Segment Start: Entries provided

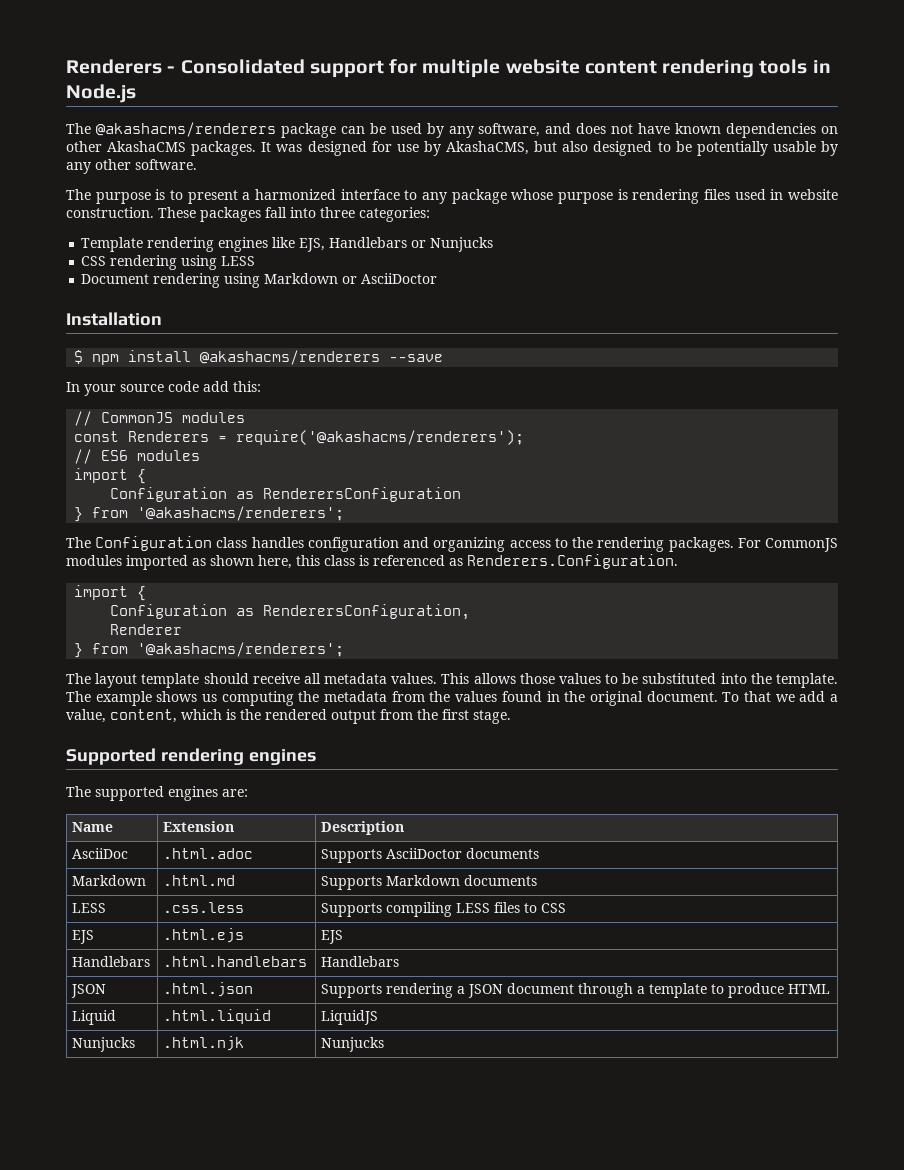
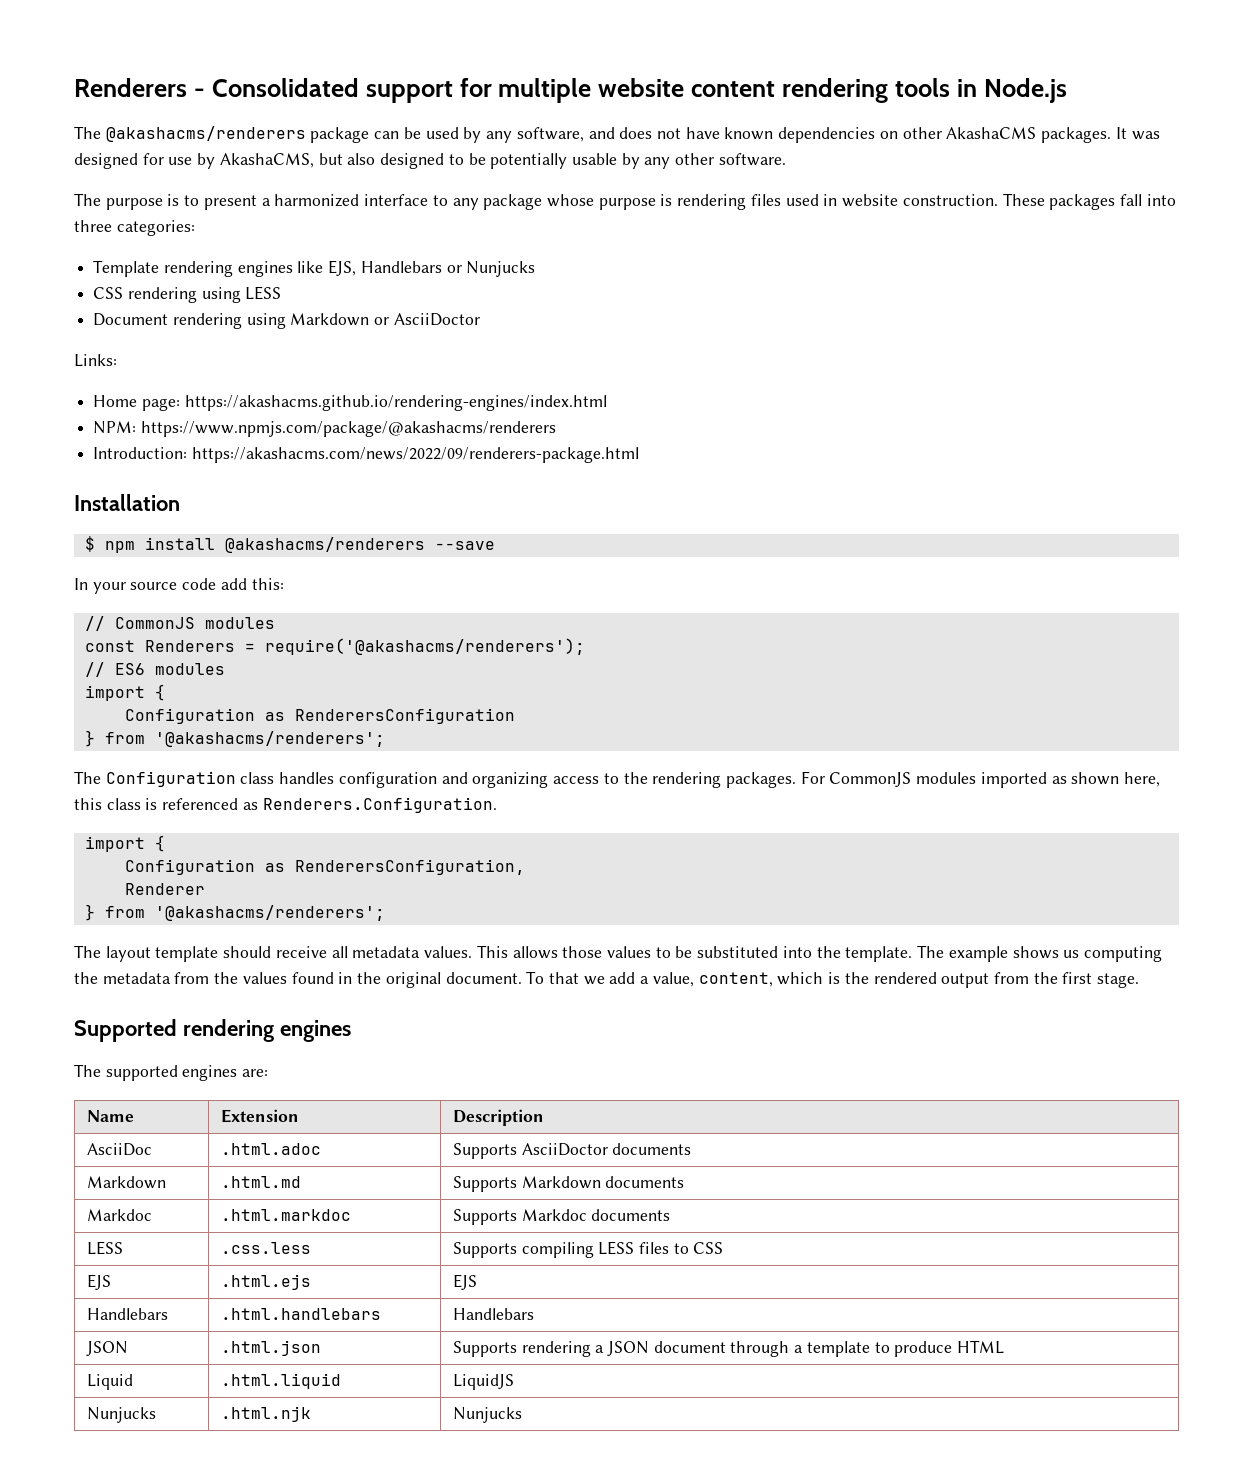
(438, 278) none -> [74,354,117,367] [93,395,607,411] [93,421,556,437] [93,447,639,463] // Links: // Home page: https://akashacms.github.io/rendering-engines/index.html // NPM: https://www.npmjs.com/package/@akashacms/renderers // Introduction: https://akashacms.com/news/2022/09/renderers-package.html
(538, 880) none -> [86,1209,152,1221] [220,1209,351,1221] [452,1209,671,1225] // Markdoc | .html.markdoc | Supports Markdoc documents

Segment End: Entries provided
Segment Start: Entries provided

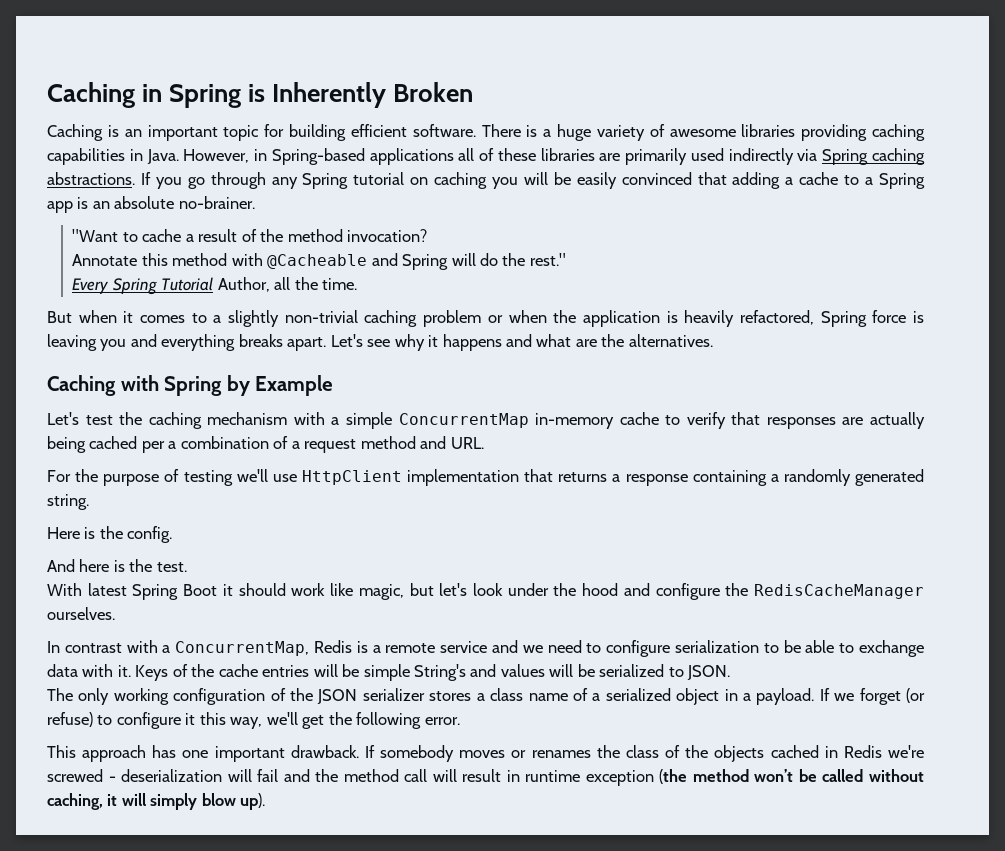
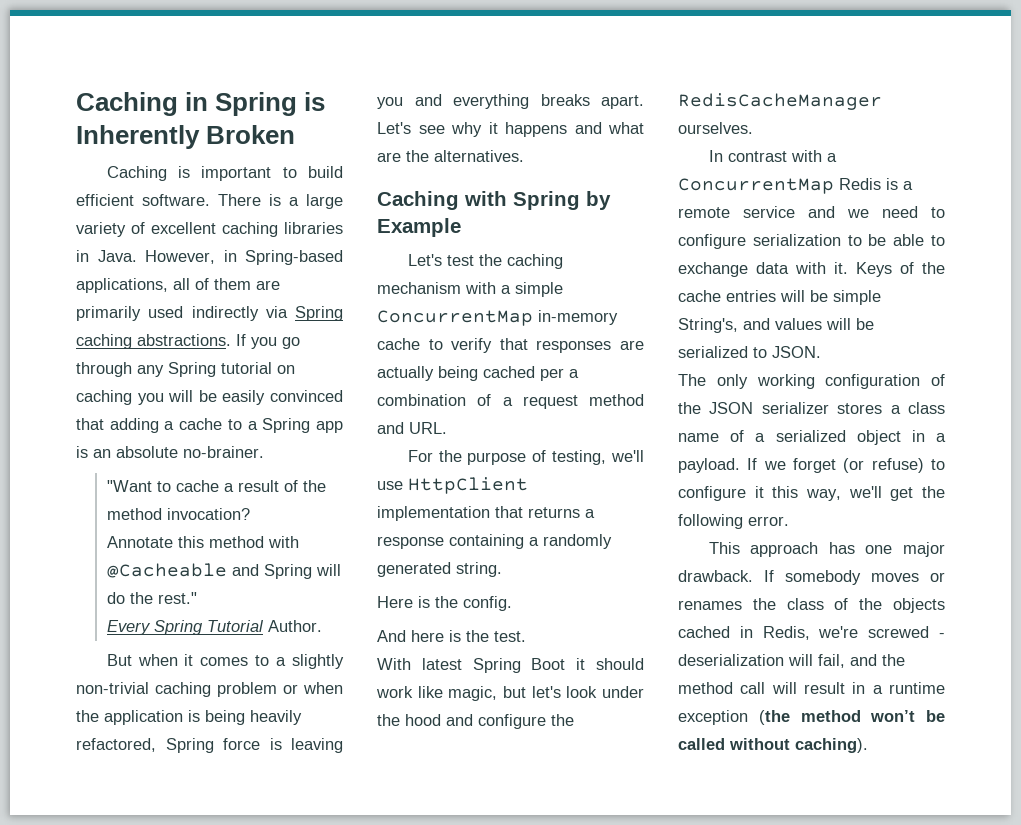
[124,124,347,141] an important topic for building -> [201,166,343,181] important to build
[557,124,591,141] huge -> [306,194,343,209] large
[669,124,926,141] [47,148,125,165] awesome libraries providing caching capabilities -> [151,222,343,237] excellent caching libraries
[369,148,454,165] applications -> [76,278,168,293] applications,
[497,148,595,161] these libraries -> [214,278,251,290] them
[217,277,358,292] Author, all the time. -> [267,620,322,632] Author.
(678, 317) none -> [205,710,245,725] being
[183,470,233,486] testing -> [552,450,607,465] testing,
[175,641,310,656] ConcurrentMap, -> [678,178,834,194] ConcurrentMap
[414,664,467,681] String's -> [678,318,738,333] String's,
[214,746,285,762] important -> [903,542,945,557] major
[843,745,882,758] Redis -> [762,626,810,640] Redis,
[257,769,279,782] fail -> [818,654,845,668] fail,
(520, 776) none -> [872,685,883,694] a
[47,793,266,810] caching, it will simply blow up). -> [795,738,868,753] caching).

Segment End: Entries provided
Segment Start: Entries provided

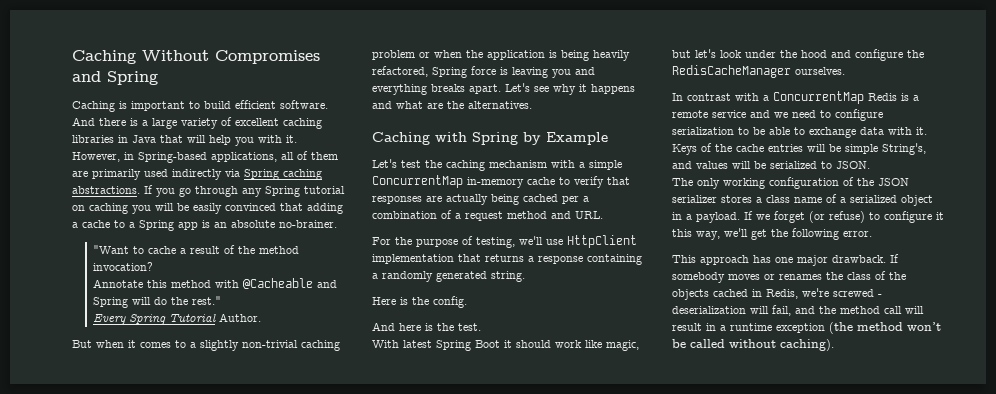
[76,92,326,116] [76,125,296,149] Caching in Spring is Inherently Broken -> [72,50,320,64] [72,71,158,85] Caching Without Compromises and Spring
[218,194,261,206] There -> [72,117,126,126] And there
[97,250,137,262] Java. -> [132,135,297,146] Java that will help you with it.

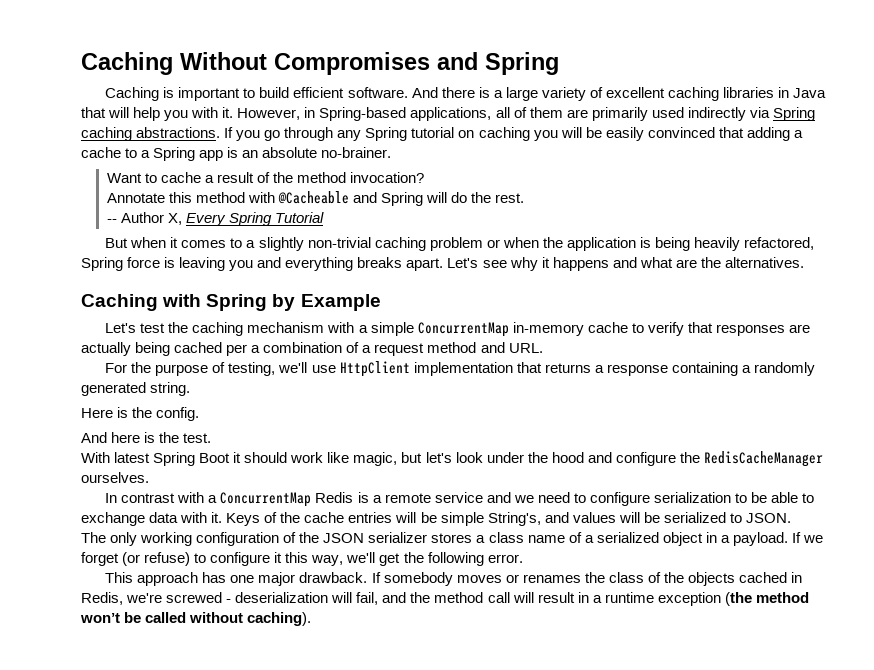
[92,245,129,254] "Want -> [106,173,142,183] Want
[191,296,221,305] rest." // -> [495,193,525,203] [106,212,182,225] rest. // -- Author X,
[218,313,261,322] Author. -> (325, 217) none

Segment End: Entries provided

Only one stretch of the records above is wanted: the lines between the one holding "[124,124,347,141] an important" and the one holding "[497,148,595,161] these libraries", inclusive, reproduced exactly.

[124,124,347,141] an important topic for building -> [201,166,343,181] important to build
[557,124,591,141] huge -> [306,194,343,209] large
[669,124,926,141] [47,148,125,165] awesome libraries providing caching capabilities -> [151,222,343,237] excellent caching libraries
[369,148,454,165] applications -> [76,278,168,293] applications,
[497,148,595,161] these libraries -> [214,278,251,290] them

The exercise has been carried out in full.